Bernard van Praag


Bernard Marinus Siegfried van Praag is a Dutch economist, and Distinguished University Professor at the University of Amsterdam, noted for researching the measurement of welfare, as well-being and happiness.

Biography

Bernard van Praag was born in 1939 in Amsterdam, The Netherlands, as the son of Jonas Andries and Henriette Emma van Praag. He grew up in Bloemendaal. He studied econometrics at the University of Amsterdam, where he received a Ph.D. degree cum laude in 1968.
Van Praag was appointed professor at the Free University of Brussels in 1969, then in 1970 associate professor at Erasmus University, Rotterdam, professor of economics at the University of Leiden, professor at Erasmus University, professor in "applied economic research" at the University of Amsterdam, and managing director of the Foundation for Economic Research from 1992 to 2000. In 2000 he became Distinguished University Professor at the University of Amsterdam.
Van Praag was the founding president of the European Society for Population Economics, and co-editor of the Journal for Population Economics and Journal of Health Economics. He was a member of the Dutch Social Economic Council. In 1988-1992 he was a member of the Scientific Council for Government Policy, a prominent advisory body for the Dutch government on long term policy issues. He was the responsible council member for their report "Ouderen voor Ouderen", which initiated the demographic discussion on the aging society in the Netherlands.
He has published in a wide range of journals, including the Review of Economics and Statistics, European Economic Review, Journal of Public Economics, Journal of Population Economics, Econometrica, Psychometrika, Journal of Econometrics, Journal of Applied Econometrics, Review of Income and Wealth, Journal of Human Resources, Journal of Economic Psychology, Journal of Health Economics, Health Economics, Journal of Economic Behavior and Organization, the Economic Journal, Journal of Happiness Studies, Journal of Income Distribution, and Journal of Economic Inequality. He was mentioned in the top 5% of economics authors by Repec, as of September 2012.

Work

Leyden school

During his Leyden period, Van Praag initiated and acted as leader of the Leyden School project, his main co-authors being Arie Kapteyn and Aldi Hagenaars. Van Praag argued in his Ph.D. dissertation that utility of money could be seen as a cardinal concept.
Based on this idea he devised a specific question module, the Income Evaluation Question, intended to ask respondents which income level they would call "good", "sufficient", "bad", etc. The IEQ has been posed since 1970 to many thousands of respondents in large-scale surveys. Van Praag estimated the WFI for thousands of individuals in most countries of Western Europe.
He discovered a preference drift, whereby the WFI of the individual depends on current income and shifts with rising income to the right.
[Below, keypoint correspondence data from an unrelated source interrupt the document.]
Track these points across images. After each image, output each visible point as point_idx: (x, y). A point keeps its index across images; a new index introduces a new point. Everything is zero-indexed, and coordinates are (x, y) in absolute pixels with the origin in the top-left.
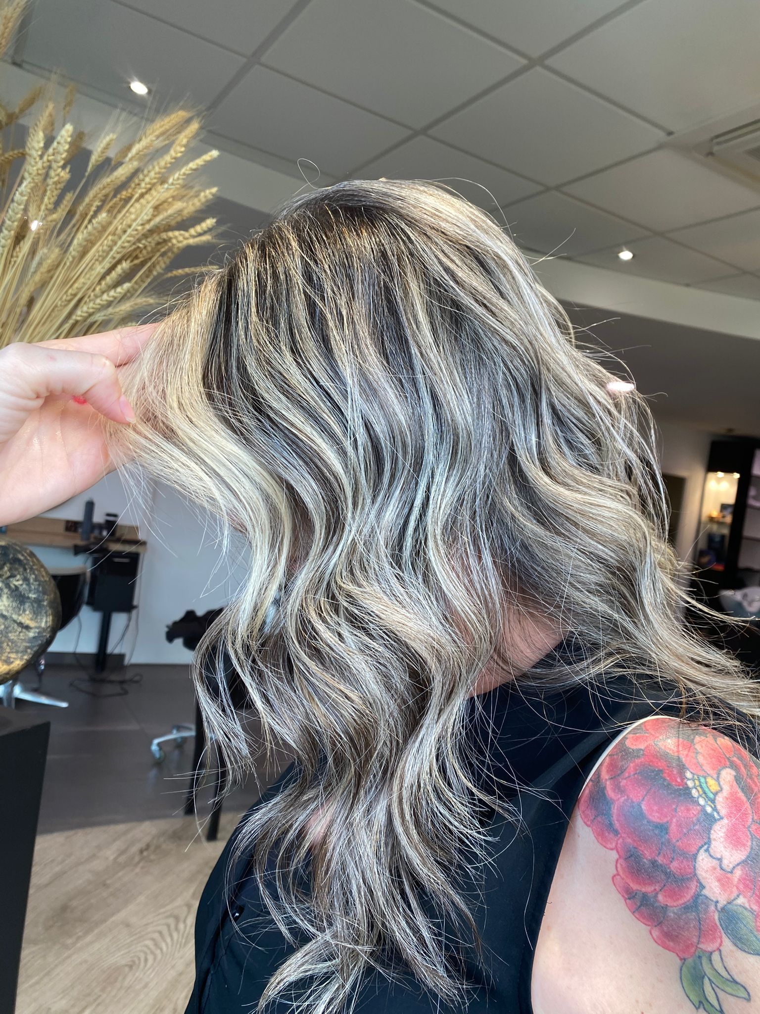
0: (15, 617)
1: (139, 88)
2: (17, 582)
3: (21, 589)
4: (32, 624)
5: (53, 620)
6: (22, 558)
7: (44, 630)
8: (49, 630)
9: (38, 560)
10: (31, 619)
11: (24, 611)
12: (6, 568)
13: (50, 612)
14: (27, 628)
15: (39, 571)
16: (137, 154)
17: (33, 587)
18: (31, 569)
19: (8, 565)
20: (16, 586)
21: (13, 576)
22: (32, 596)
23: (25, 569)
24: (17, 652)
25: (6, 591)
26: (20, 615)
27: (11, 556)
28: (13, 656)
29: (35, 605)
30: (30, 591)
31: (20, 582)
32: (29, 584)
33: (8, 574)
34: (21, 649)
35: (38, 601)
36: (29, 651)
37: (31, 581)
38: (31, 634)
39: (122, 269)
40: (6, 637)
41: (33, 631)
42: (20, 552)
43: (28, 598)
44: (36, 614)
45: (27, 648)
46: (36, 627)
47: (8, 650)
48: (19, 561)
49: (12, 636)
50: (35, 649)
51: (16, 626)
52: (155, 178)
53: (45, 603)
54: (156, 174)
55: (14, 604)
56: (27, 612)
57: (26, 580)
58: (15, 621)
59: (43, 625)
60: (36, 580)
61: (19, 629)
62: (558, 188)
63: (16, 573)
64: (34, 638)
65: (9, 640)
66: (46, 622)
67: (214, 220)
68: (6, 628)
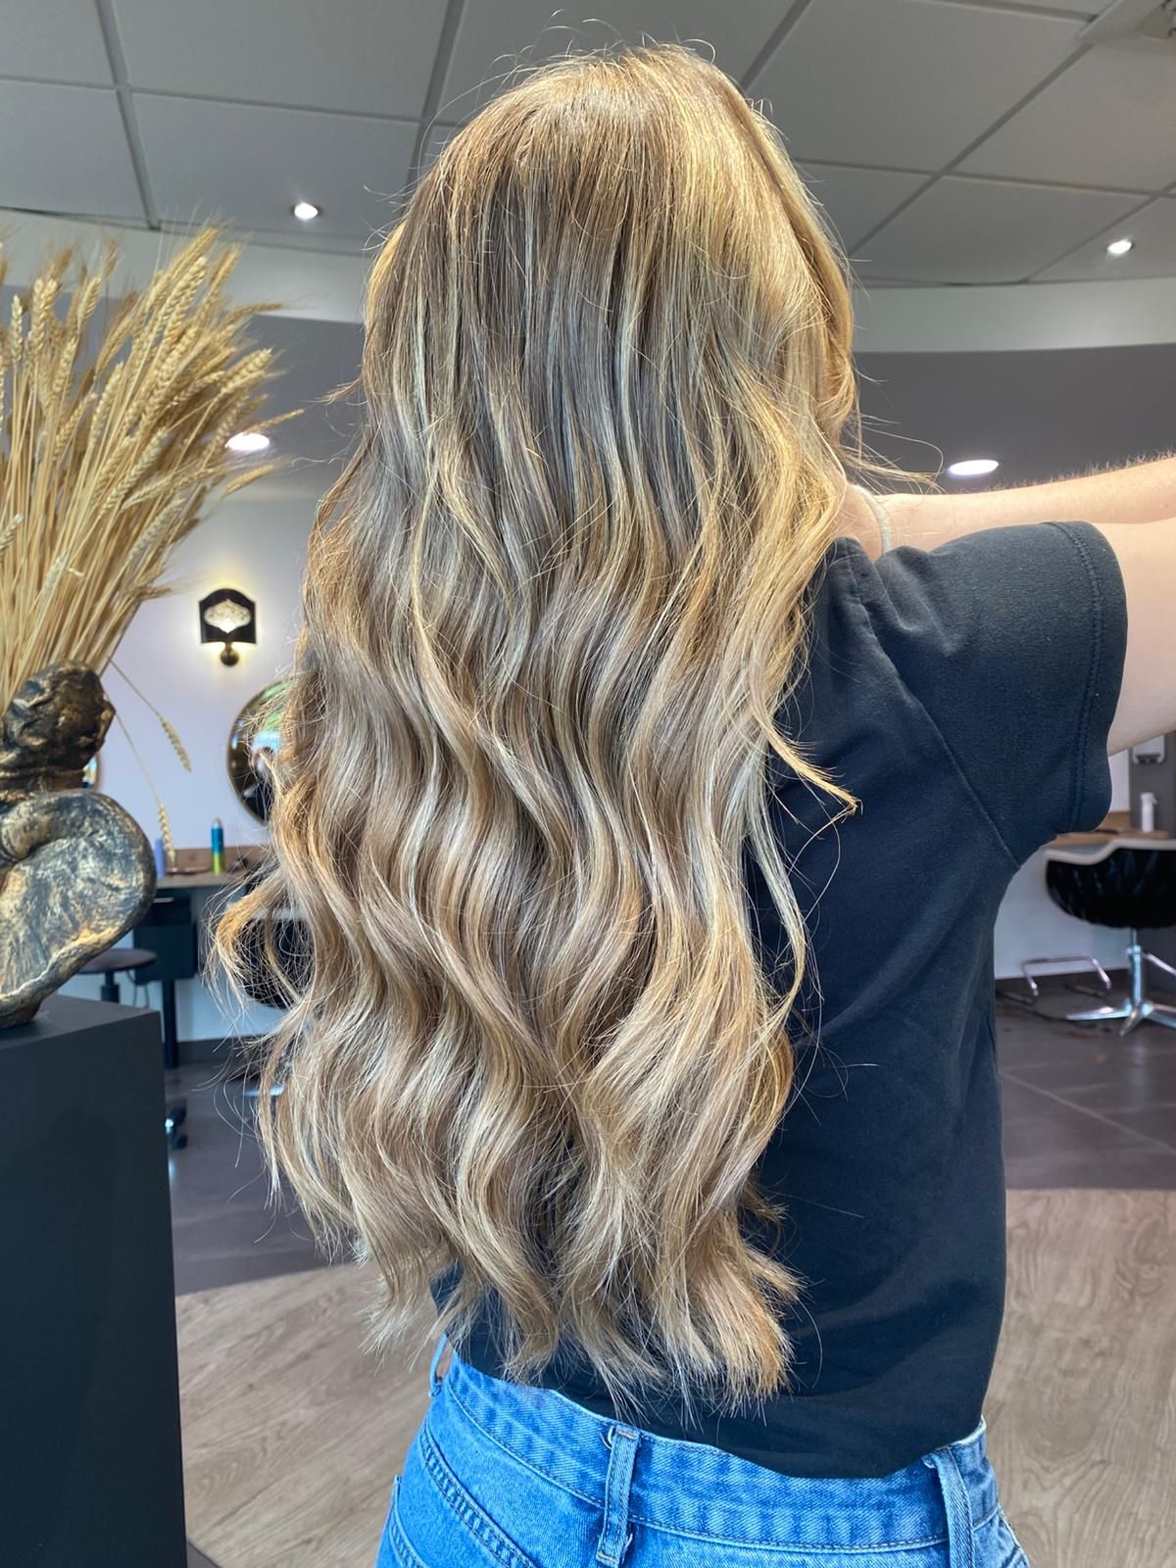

Kapteyn and Van Praag discovered reference drift, which means that individual welfare depends on the income of the reference group members. The analysis led to the estimation of subjective family equivalence scales and subjective definitions of poverty. He carried out several large-scale poverty studies for the European Union.
Van Praag has also been active on econometric methodology, labour and health economics, conjoint or vignette analysis and the economics of ageing. The Leyden School may be seen as a precursor of modern happiness economics by about twenty years. In the words of Claudia Senik when reviewing Happiness Quantified:
Andrew Clark et al. in their authoritative survey comparing Van Praag's work with the happiness papers from 1990 onwards write:

Recent research

After a relative calm period, during which Van Praag was engaged in semi-commercial research, Van Praag resumed his academic research at the end of the 1990s.
He enriched his research by adopting the satisfaction question module used by modern happiness economists. His main new results are the application of happiness economics with Barbara Baarsma to estimate shadow prices of airplane-noise hindrance near Amsterdam Airport, which method may be used for estimating the shadow prices of other external effects as well and the development of a two-layer model with Frijters and Ferrer-i-Carbonell, where life satisfaction is seen as an aggregate of domain satisfactions.
He published in 2004 the comprehensive monograph Happiness Quantified, a Satisfaction Calculus Approach, which was revised in 2008 and translated into Chinese in 2010. He is a regular contributor to the Dutch dailies NRC Handelsblad and de Volkskrant and the professional weekly Economisch-Statistische Berichten.

Honours

Van Praag is a Fellow Emeritus of the European Economic Association, member of the Royal Netherlands Academy of Arts and Sciences since 1999, elected as a member of the International Statistical Institute, member of the Royal Dutch Society of Sciences, Fellow of CESifo Munich, IZA Bonn, DIW Berlin, AIAS Amsterdam, Honorary Fellow and chairman–founder of the Tinbergen Institute.